Bias may be introduced during the selection itself – for example, volunteer bias might skew the sample towards people with free time who are interested in taking part. Or bias may be part and parcel of the way categories for the quotas are selected by researchers.
Quota sampling example:
Anna works at a school. She has chosen to run a study using non probability sampling methods because she has a small amount of time and a very tight budget. She wants to learn about how cold homes affect children’s learning outcomes. She takes her sample from the subset of the children at her school who qualify for the National School Lunch Program, since this is allocated on the basis of family income.
3. Purposive sampling or judgement sampling
In judgement sampling, participants for the sample are chosen consciously by researchers based on their knowledge and understanding of the research question at hand or their goals. This technique is unlikely to result in a representative sample, but it is a quick and fairly easy way to get a range of results or responses.
Purposive sampling example:
Angela is a specialised nutritionist working with veterans in her state. She is interested in learning how many years living with a strict external meal schedule affects eating habits in later life. In order to carry out her study, she needs to use her expert knowledge to choose participants who have had these experiences and are able to describe their hunger cues. Because of this, and because the number of people available is too small for probability sampling techniques, Angela picks participants by hand to take part in her research.

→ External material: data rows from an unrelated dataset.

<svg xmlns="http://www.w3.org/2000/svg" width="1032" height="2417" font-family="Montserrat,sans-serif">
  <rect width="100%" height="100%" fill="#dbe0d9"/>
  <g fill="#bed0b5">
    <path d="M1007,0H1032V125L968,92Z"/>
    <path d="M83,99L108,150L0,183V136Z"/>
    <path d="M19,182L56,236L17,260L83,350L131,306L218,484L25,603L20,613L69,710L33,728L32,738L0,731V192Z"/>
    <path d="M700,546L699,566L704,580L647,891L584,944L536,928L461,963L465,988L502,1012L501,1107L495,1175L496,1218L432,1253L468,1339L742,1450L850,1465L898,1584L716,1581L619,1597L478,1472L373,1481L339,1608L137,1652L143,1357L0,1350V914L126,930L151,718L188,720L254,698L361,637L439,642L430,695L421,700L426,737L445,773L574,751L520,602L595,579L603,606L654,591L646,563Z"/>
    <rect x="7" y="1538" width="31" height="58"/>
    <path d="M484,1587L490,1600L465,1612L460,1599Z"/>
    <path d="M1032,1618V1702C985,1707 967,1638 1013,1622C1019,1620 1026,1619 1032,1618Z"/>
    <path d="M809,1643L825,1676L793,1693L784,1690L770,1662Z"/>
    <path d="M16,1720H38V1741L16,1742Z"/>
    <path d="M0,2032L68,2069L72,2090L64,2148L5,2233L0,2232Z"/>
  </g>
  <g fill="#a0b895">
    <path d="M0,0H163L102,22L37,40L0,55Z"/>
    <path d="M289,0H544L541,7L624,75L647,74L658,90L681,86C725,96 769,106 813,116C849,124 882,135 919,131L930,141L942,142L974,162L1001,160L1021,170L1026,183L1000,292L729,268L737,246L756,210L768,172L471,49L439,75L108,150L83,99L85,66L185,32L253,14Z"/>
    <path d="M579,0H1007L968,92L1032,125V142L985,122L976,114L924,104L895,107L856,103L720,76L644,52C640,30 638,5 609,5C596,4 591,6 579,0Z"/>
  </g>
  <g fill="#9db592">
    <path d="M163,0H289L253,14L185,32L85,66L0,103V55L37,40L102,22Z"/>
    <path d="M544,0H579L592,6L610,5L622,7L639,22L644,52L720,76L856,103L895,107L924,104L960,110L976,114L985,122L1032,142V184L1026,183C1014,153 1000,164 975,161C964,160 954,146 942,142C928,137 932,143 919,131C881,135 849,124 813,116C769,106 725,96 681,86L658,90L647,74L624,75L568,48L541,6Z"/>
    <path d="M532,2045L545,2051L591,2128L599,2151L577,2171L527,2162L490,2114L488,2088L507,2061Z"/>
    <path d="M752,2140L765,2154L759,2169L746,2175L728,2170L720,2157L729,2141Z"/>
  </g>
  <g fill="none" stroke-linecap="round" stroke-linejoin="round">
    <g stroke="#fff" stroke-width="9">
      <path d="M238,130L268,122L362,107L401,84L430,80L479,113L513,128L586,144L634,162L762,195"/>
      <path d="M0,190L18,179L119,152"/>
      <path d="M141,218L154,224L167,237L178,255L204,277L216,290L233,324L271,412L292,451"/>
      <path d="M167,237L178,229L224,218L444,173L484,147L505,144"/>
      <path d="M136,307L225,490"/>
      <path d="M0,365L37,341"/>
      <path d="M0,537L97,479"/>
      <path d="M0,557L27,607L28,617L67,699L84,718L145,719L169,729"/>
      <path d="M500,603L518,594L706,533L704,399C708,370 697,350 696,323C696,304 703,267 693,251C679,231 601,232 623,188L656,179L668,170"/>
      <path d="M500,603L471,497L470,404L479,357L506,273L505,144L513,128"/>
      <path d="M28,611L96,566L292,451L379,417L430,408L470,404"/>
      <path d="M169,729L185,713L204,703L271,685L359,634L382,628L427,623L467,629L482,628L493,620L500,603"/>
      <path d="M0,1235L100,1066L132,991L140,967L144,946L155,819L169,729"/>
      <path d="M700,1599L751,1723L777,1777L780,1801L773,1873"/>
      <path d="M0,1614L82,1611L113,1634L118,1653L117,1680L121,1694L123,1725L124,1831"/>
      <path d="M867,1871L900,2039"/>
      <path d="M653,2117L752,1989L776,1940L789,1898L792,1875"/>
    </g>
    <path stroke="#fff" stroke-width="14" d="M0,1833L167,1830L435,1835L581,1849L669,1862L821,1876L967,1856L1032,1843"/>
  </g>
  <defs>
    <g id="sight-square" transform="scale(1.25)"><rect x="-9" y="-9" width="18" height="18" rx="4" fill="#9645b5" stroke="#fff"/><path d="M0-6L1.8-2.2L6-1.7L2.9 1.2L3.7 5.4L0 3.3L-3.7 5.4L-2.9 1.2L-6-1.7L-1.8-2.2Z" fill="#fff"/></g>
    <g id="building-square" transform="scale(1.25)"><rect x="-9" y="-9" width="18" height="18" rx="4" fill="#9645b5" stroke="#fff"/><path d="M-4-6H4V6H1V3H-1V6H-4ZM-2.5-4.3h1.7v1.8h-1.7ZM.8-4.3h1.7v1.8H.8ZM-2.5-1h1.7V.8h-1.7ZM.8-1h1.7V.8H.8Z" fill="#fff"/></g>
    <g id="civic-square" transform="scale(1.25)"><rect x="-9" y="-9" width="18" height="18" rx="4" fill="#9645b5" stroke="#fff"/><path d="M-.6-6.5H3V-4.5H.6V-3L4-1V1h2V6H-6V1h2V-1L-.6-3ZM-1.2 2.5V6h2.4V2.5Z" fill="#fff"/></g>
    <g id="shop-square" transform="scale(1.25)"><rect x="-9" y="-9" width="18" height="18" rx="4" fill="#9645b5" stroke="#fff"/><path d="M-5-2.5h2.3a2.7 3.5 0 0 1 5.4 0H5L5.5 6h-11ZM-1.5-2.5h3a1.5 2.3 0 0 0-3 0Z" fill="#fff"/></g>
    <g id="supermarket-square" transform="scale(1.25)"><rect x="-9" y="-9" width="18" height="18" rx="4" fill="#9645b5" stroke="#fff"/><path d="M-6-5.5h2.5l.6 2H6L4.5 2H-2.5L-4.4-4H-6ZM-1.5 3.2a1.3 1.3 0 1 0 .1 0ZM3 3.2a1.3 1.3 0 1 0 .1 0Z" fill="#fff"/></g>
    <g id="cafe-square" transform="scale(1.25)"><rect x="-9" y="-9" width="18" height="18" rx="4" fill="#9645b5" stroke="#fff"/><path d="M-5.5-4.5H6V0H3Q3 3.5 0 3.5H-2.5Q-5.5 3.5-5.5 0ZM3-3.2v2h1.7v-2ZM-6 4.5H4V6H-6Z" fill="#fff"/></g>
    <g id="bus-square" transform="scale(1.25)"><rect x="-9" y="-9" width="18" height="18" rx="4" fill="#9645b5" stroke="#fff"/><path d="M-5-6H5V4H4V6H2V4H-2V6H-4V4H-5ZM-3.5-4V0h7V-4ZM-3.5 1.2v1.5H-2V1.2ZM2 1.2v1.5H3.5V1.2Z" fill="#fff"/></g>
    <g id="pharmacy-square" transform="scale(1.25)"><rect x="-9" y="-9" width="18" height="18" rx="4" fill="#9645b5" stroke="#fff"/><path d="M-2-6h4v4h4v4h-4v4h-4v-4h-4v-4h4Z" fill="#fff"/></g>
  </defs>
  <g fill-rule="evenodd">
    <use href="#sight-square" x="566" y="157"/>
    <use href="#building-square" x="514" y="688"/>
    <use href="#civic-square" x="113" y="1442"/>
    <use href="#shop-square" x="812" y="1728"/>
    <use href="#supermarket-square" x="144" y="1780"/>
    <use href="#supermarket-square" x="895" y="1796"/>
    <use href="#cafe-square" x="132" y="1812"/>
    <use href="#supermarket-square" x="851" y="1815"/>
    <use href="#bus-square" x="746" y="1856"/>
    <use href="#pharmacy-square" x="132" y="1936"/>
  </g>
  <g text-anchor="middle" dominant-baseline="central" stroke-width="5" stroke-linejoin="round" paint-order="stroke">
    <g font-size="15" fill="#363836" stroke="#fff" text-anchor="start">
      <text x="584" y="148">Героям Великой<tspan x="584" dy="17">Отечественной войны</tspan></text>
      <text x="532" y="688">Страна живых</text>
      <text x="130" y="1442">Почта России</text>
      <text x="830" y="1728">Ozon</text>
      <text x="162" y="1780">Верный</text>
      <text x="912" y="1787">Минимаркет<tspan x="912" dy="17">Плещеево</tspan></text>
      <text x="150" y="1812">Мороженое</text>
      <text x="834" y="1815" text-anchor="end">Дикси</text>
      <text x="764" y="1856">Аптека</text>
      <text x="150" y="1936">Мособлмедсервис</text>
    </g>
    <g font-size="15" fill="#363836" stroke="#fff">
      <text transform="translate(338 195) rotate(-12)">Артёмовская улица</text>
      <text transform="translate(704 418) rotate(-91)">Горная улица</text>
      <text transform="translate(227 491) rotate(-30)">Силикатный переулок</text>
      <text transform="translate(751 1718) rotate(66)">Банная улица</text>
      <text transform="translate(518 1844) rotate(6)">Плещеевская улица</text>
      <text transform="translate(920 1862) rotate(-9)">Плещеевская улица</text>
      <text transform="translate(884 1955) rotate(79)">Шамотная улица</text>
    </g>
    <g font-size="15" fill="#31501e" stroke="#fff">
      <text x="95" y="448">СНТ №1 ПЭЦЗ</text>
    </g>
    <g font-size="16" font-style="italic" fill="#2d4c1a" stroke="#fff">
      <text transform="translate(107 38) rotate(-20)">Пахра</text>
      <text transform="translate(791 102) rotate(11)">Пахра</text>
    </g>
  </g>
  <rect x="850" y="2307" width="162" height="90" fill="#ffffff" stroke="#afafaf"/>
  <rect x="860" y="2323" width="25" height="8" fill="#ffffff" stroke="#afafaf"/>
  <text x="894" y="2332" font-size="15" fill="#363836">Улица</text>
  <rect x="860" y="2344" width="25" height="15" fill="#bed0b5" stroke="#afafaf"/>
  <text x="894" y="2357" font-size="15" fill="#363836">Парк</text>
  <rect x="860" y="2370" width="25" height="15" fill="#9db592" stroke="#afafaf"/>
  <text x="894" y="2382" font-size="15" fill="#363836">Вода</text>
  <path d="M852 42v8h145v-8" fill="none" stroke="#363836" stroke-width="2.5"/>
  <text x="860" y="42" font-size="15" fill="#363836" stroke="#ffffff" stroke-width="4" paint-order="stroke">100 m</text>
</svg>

4. Snowball sampling or referral sampling
With this approach, people recruited to be part of a sample are asked to invite those they know to take part, who are then asked to invite their friends and family and so on. The participation radiates through a community of connected individuals like a snowball rolling downhill.
This method can be helpful when the researcher doesn’t know very much about the target population and has no easy way to contact or access them. However it will introduce bias, for example by missing out isolated members of a community or skewing towards certain age or interest groups who recruit amongst themselves.
Snowball sampling example:
Christian is interested in researching the lives of people who live off-grid via a survey. He can’t use the internet to recruit his participants, and he knows there are relatively few of them within the larger population. Finding them himself will be time consuming. However, he does know one person at his church who is part of an off-grid community that communicates through letters. He contacts this person and asks him if he will help distribute the survey to anyone who might be interested. Christian’s study uses snowball sampling as it’s the sampling method most likely to give him access to his research population.
Avoid or reduce sampling errors and bias
Using a sample is a kind of short-cut. If you could ask every single person in a population to take part in your study and have each of them reply, you’d have a highly accurate (and very labor-intensive) project on your hands.
But since that’s not realistic, sampling offers a “good-enough” solution that sacrifices some accuracy for the sake of practicality and ease. How much accuracy you lose out on depends on how well you control for sampling error, non-sampling error, and bias in your survey design. Hopefully, our blog post helps you to steer clear of some of these issues.